TO DO. Go to the line in the entries below that holds "- liver: (x=75, y=88)–(x=334, y=324)" and repeat exactly from there through the line that holds "- portal vein", inclusive.

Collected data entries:

=====

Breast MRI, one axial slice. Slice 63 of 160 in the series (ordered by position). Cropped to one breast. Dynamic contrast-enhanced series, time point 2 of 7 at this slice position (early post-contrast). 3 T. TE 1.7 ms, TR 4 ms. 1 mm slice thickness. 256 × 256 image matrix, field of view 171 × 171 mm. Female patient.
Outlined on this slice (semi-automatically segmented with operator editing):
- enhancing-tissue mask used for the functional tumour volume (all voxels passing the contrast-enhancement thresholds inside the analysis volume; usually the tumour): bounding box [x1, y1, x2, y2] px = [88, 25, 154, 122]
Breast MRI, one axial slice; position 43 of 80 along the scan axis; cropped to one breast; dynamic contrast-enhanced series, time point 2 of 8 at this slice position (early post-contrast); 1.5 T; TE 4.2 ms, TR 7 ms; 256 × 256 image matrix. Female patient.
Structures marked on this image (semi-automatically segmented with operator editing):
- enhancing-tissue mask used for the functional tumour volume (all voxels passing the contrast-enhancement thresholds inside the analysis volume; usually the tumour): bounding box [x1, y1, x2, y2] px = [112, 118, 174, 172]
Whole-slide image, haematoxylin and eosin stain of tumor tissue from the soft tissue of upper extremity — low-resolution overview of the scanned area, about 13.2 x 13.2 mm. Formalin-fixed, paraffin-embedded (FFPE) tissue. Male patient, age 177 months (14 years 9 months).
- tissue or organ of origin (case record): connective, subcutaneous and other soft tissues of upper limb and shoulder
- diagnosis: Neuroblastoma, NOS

=====

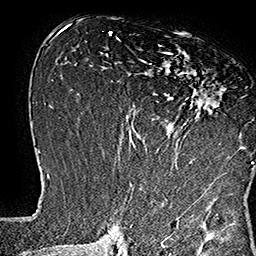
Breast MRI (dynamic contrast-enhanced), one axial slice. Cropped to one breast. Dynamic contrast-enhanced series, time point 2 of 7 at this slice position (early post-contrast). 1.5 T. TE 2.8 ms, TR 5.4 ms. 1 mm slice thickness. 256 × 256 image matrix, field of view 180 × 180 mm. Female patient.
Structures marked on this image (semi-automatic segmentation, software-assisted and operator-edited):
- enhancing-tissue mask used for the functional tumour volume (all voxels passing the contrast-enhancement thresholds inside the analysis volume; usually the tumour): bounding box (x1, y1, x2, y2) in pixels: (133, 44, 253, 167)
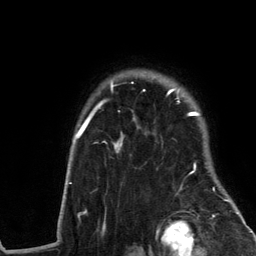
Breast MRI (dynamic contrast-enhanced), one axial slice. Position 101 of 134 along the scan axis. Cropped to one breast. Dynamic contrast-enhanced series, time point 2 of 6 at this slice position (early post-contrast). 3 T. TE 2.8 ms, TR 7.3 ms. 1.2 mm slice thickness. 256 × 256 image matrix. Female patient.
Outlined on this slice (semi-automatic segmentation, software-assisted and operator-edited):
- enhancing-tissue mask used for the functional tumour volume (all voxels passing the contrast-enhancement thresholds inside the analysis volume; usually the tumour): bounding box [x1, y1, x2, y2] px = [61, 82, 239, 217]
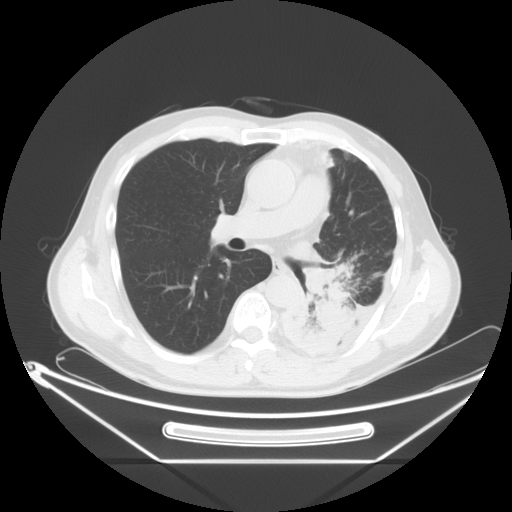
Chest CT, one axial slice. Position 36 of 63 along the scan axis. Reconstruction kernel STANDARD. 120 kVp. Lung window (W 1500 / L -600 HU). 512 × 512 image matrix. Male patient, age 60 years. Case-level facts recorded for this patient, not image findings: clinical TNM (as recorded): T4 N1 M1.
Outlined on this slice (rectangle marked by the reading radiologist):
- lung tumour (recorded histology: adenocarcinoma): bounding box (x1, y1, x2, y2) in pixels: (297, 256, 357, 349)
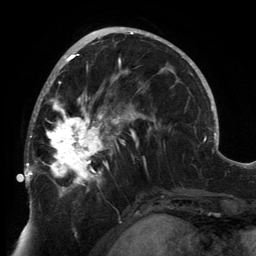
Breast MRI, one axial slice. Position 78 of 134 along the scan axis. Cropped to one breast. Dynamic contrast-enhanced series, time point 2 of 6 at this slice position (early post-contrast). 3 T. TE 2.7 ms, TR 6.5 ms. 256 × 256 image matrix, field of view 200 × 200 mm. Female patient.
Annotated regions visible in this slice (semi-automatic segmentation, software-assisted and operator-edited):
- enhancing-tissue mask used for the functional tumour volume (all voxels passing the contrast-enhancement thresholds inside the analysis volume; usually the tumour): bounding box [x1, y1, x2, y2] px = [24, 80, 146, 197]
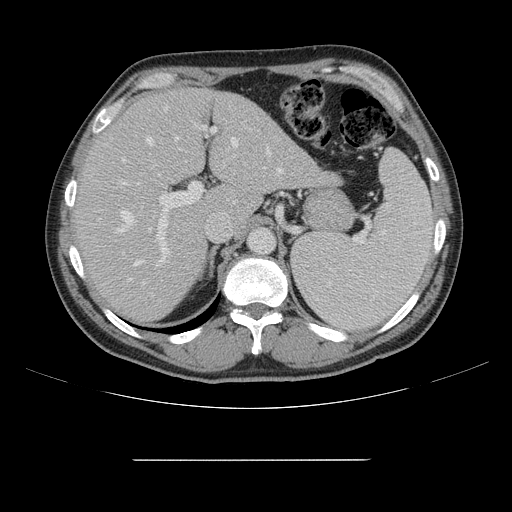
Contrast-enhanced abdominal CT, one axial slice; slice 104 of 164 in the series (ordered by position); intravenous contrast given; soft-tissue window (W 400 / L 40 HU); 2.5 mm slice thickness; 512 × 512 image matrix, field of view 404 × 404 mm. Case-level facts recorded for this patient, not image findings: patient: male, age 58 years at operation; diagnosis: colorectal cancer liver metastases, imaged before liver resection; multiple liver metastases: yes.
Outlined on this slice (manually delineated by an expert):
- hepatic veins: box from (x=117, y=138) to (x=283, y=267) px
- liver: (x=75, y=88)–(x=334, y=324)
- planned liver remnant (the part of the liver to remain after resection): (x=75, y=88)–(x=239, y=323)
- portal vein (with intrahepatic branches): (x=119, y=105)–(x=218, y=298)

=====

SOLUTION.
- liver: (x=75, y=88)–(x=334, y=324)
- planned liver remnant (the part of the liver to remain after resection): (x=75, y=88)–(x=239, y=323)
- portal vein (with intrahepatic branches): (x=119, y=105)–(x=218, y=298)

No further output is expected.